Macaé Evaristo abriu os trabalhos lembrando a importância de o encontro acontecer durante a semana que homenageia o patrono da educação brasileira, Paulo Freire, “reafirmando um ideário de uma educação humanista que não é neutra, uma educação como ato político, no sentido de construir uma pedagogia emancipadora, de transformação, comprometida com aqueles setores oprimidos. Esse momento que atravessamos, mais que nunca, é importante reafirmarmos esses valores”.
Em sua fala, a secretária chamou a atenção para alguns pontos que contribuem com o debate sobre educação infantil no Brasil. Macaé defendeu como ponto de partida a identificação de obstáculos ao direito à educação, à oferta da educação escolar pública, que, apesar de avanços, ainda precisa ser universalizada. “Em Minas Gerais, somos o estado na região Sudeste com as menores taxas de atendimento no que diz respeito à oferta de educação infantil de 0 a 3 anos e de 4 e 5 anos. Precisamos defender a universalização do Ensino Médio, da Educação de Jovens e Adultos, a superação do analfabetismo e garantir oferta de educação no campo, indígena, quilombola”, pontuou a secretária.

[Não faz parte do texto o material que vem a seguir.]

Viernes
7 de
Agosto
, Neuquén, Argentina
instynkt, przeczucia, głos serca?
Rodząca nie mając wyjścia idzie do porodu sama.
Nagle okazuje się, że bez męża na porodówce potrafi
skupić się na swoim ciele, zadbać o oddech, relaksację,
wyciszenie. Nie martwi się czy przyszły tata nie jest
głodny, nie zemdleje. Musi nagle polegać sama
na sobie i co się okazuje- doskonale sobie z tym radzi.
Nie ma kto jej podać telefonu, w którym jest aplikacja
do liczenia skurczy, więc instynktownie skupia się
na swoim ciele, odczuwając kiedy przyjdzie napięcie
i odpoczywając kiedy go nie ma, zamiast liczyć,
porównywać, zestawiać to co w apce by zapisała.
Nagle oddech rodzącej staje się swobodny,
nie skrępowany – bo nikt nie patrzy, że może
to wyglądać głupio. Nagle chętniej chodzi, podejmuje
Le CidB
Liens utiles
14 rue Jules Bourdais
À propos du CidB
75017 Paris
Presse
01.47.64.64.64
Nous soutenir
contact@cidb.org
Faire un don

Mesmo legalmente aberta a todos, a educação é discriminadora dos setores mais pobres, com forte recorte racial e de gênero, com impacto ainda maior sobre idosos e aos não heterossexuais, jovens com deficiências, altas habilidades, transtornos globais de desenvolvimento e superdotação, apontou a secretária, versando sobre indicadores de cobertura educacional que apontam que essas crianças são as que mais se encontram sem o atendimento escolar público.

A secretária apelou aos presentes para pressionarem o poder público no sentido de valorizar a gestão democrática como estratégia de melhoria a educação. “Temos 31 municípios que se constituem sua própria rede como sistema e a grande maioria é ligada ao sistema estadual de educação. Num estado com 853 municípios, boa parte não conta com Conselhos Municipais de Educação, as escolas não têm colegiados escolares, e os mecanismos de escolha dos diretores obedecem à indicação do vereador mais votado, ou conforme conveniência do gestor municipal”, salientou.
Ao finalizar sua participação, a secretária criticou os cortes promovidos pela Emenda Constitucional 95, que congela os recursos para a educação e áreas de saúde e sociais em 20 anos, e apelou aos presentes para que se empenhem no propósito de revogação dessa emenda.
Encontro
O encontro tem como objetivo contribuir para o fortalecimento do MIEIB enquanto movimento social e referência no debate da educação infantil e abordou temas específicos da educação infantil no contexto das políticas públicas brasileiras definidas para a primeira etapa da Educação Básica, com vistas à garantia do direito da criança de zero até seis anos de idade, a uma educação infantil de qualidade social, pública, gratuita, laica e inclusiva para todas as meninas e meninos do país.
O evento foi aberto ao público e promoveu três mesas-redondas sobre os seguintes temas: Política e educação no Brasil hoje: questões para a educação infantil; financiamento da Educação e a nova lei do Fundeb: o lugar da educação infantil; relações étnico-raciais, questões de gênero e educação infantil.